Posteriormente, no sé con qué propósito, el Ayuntamiento de Punta Umbría ha construido a la entrada del pueblo una dudosamente fiel imitación descontextualizada de uno de estos bungalows, que dará una falsa idea a los visitantes y a las generaciones actuales y futuras de lo que estos fueron y de la cultura inglesa en Punta Umbría. Pero lo hecho, hecho está. Y este tesoro patrimonial, de un interés arquitectónico y etnológico único, se ha perdido para siempre. Esas casas, con sus ajuares hoy irrepetibles, testigos de una importantísima parte de la historia del pueblo pero, sobre todo, personajes protagónicos de su leyenda, médula e inspiración, junto al mar, su torre, sus bosques, sus muelles, sus cines, sus carpinterías de ribera, sus barcos, su gente… de su poesía, se han perdido para siempre.
Ya sólo quedará, junto a algunas fotos desvaídas, el recuerdo que dejaron guardado como una alhaja en las mentes de quienes, en el pasado niños o no, supieron amar su belleza y su misterio y almacenarlas en la memoria. Sólo quedará esto mientras que duren estas personas y, más tarde, sólo los testimonios que estas personas puedan dejar. Pero ya no estarán ellas, dejándose abrazar por un enorme manto de tormenta cuya melodía y la del mar se acoplan o abrasados sus techos de cinc bajo el sol de agosto que enfebrece los sueños.

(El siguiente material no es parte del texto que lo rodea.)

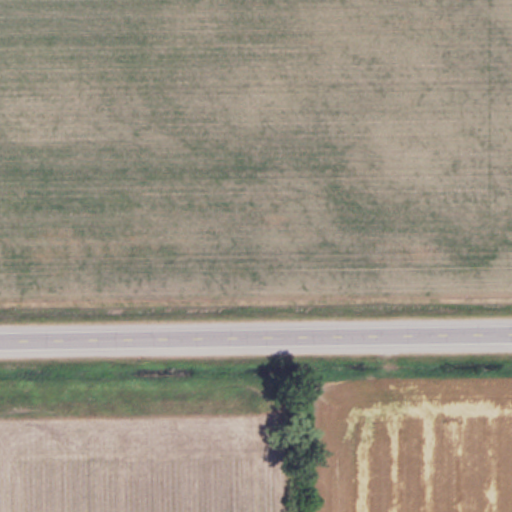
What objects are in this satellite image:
road: (255, 340)
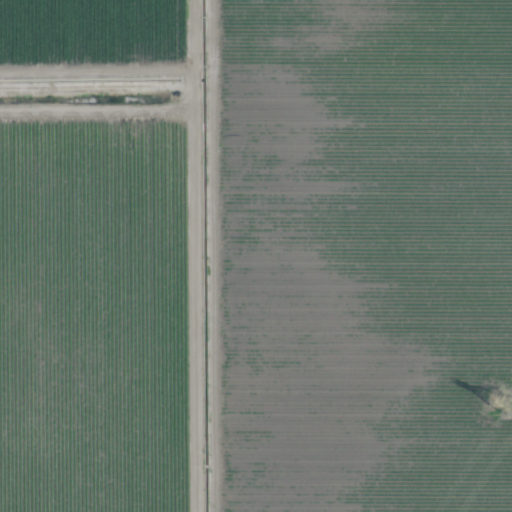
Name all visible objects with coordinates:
power tower: (507, 409)
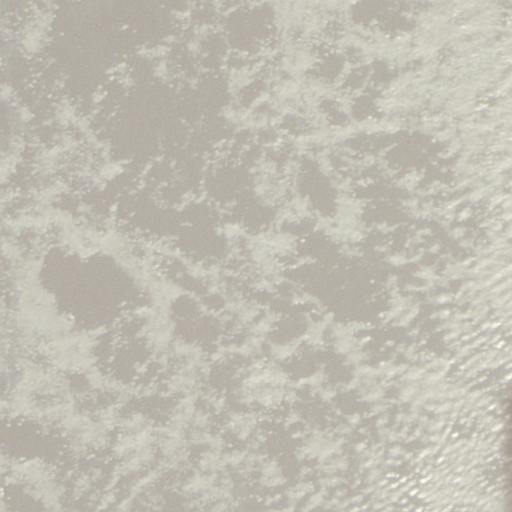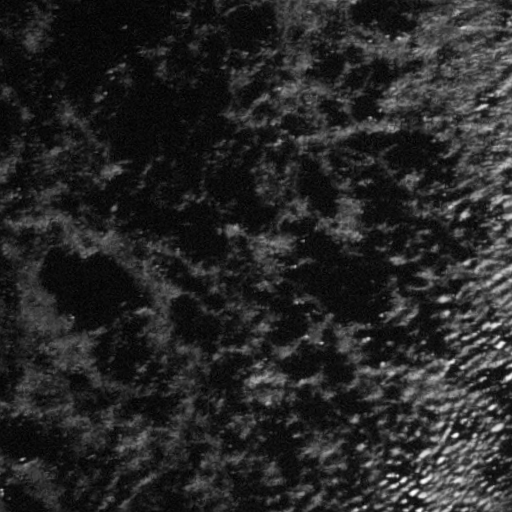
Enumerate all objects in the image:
river: (155, 256)
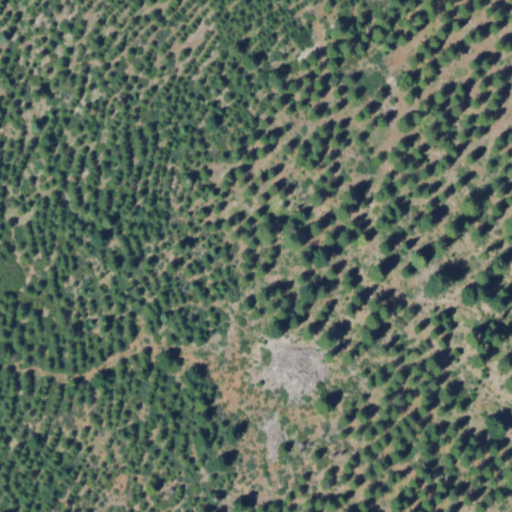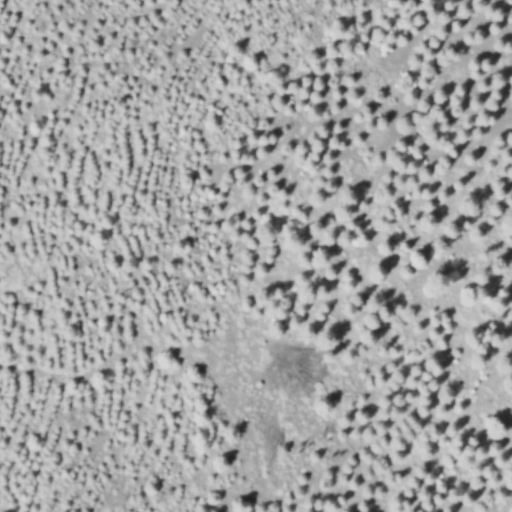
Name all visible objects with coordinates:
road: (71, 373)
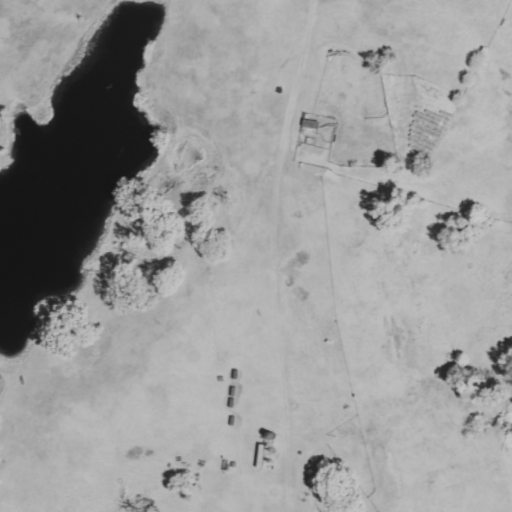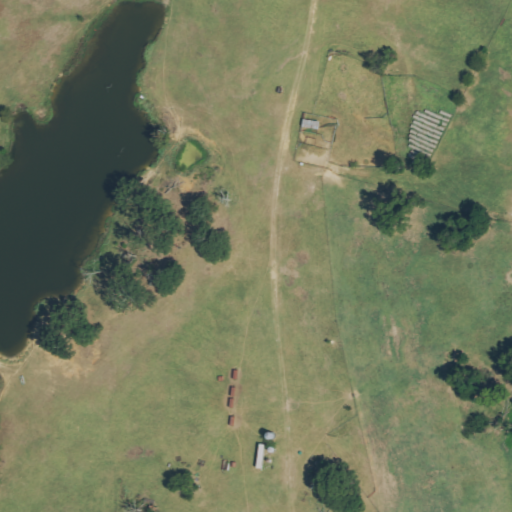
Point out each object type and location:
road: (294, 89)
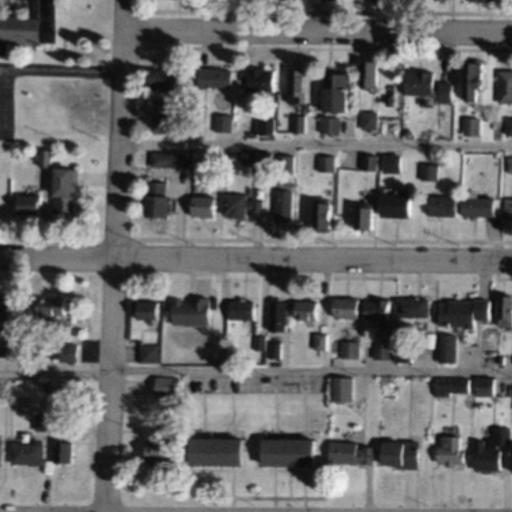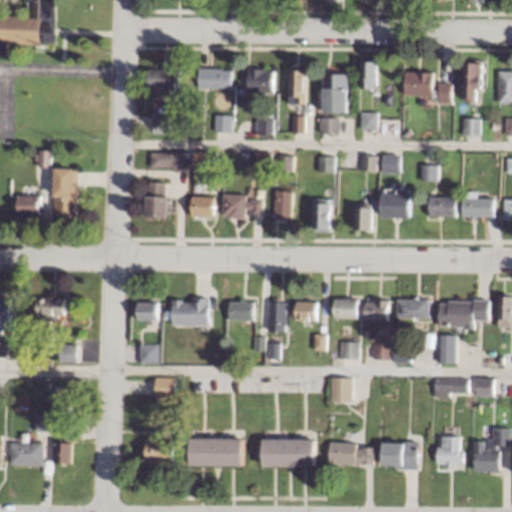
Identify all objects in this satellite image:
building: (474, 0)
building: (27, 21)
building: (25, 22)
road: (317, 31)
road: (60, 72)
building: (366, 74)
building: (370, 74)
building: (212, 77)
building: (216, 77)
building: (163, 78)
building: (166, 79)
building: (262, 79)
building: (474, 79)
building: (259, 80)
building: (471, 80)
building: (417, 83)
building: (299, 85)
building: (428, 85)
building: (295, 86)
building: (504, 86)
building: (506, 86)
building: (333, 92)
building: (337, 92)
building: (443, 92)
building: (370, 119)
building: (367, 120)
building: (221, 122)
building: (224, 122)
building: (158, 123)
building: (162, 123)
building: (296, 123)
building: (301, 123)
building: (328, 124)
building: (332, 124)
building: (472, 125)
building: (498, 125)
building: (507, 125)
building: (263, 126)
building: (267, 126)
building: (469, 126)
building: (509, 126)
building: (408, 131)
road: (315, 144)
building: (471, 155)
building: (41, 157)
building: (198, 157)
building: (202, 157)
building: (45, 158)
building: (171, 158)
building: (165, 159)
building: (261, 159)
building: (264, 160)
building: (370, 161)
building: (288, 162)
building: (328, 162)
building: (367, 162)
building: (324, 163)
building: (389, 163)
building: (508, 164)
building: (510, 164)
building: (431, 171)
building: (428, 172)
building: (251, 174)
building: (64, 191)
building: (67, 191)
building: (155, 199)
building: (159, 200)
building: (27, 204)
building: (32, 204)
building: (281, 204)
building: (394, 204)
building: (397, 204)
building: (479, 204)
building: (201, 205)
building: (238, 205)
building: (240, 205)
building: (284, 205)
building: (476, 205)
building: (203, 206)
building: (441, 206)
building: (444, 206)
building: (506, 208)
building: (508, 208)
building: (324, 214)
building: (321, 215)
building: (362, 217)
building: (365, 217)
road: (114, 256)
road: (255, 257)
building: (50, 306)
building: (50, 306)
building: (344, 307)
building: (347, 307)
building: (378, 307)
building: (411, 307)
building: (414, 308)
building: (150, 309)
building: (244, 309)
building: (375, 309)
building: (146, 310)
building: (240, 310)
building: (305, 310)
building: (306, 310)
building: (466, 310)
building: (507, 310)
building: (193, 311)
building: (504, 311)
building: (6, 312)
building: (190, 312)
building: (461, 312)
building: (5, 315)
building: (278, 315)
building: (275, 316)
building: (432, 338)
building: (321, 341)
building: (262, 342)
building: (351, 347)
building: (448, 347)
building: (3, 348)
building: (444, 348)
building: (347, 349)
building: (385, 349)
building: (276, 350)
building: (380, 350)
building: (70, 351)
building: (67, 352)
building: (150, 352)
building: (147, 353)
building: (404, 353)
building: (400, 354)
building: (502, 358)
road: (255, 370)
building: (168, 385)
building: (449, 385)
building: (451, 385)
building: (163, 386)
building: (483, 386)
building: (487, 386)
building: (343, 387)
building: (59, 389)
building: (339, 389)
building: (175, 416)
building: (45, 421)
building: (41, 422)
building: (499, 435)
building: (2, 449)
building: (452, 449)
building: (492, 449)
building: (157, 450)
building: (161, 450)
building: (218, 450)
building: (214, 451)
building: (290, 451)
building: (448, 451)
building: (0, 452)
building: (62, 452)
building: (65, 452)
building: (286, 452)
building: (352, 452)
building: (26, 453)
building: (30, 453)
building: (348, 453)
building: (399, 454)
building: (404, 454)
building: (511, 454)
building: (484, 457)
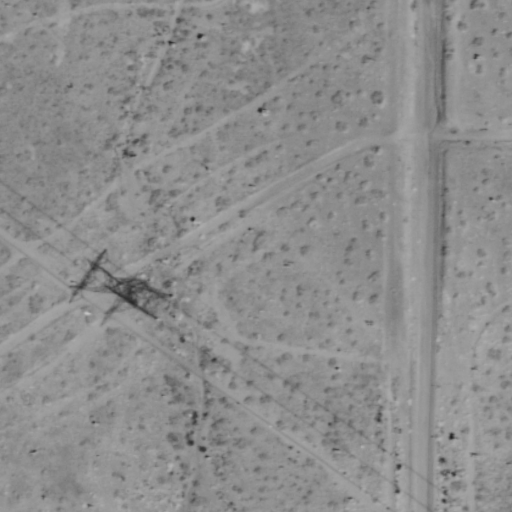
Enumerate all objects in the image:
road: (466, 135)
road: (210, 143)
road: (421, 255)
power tower: (156, 302)
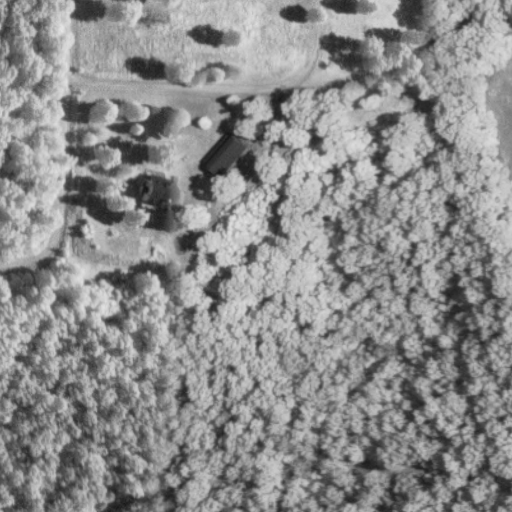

Las Casas de los Ingleses estaban forradas de tablazón creo recordar que encalado. En cualquier caso, blanco. Las barandas de las verandas, que eran unos porches o galerías que circundaban todo el edificio, estaban pintadas, al igual que las ventanas, de un verde oscuro cercano al verde botella. El suelo era de tablas. Y el techo, metálico en algunas, lo que producía, como queda dicho, un musical tamborileo en los días de lluvia, era en otras de fibrocemento, conocido por nosotros con el nombre de la marca, uralita. Alzadas del suelo, con objeto de permitir la libre circulación de la arena y de aislarlas de la humedad, el frío y el calor, por pilotes de madera al principio y luego de hormigón, se subía por unas escaleras voladas, también de tablas y con barandillas pintadas del mismo verde que las ventanas y las puertas, que eran de cristaleras en comedor y cocina y ciegas en dormitorios.
Las paredes interiores cubiertas de entablado y cielo raso también de madera, en las alacenas podía verse la vajilla, con juegos de té, soperas, platos de cerámica… fabricados en la Cartuja de Sevilla-Pickman, vidriados y pintados de color amarillo pálido y decorados por unas franjas plateadas y verdes y por el logotipo, RTC, de la Río Tinto Company. Vajilla en la que quizá están tomando el té unos ingleses que aparecen en una fotografía antigua que tengo delante, vestidos con camisa y pantalones de lino blanco él, traje y tocado años veinte la mujer, sentados en un porche protegido de la canícula, debe de ser verano, por persianas de esparto.
Después de jugar entre ellas las tardes estivales, volvíamos al hogar al lubricán, volando entre el aroma a curry de las siemprevivas y el resurgir incipiente del perfume de las damas de noche. La épica despierta en nuestras almas, recorríamos un paisaje de pinos y retamas, el ocaso al fondo desangrándose.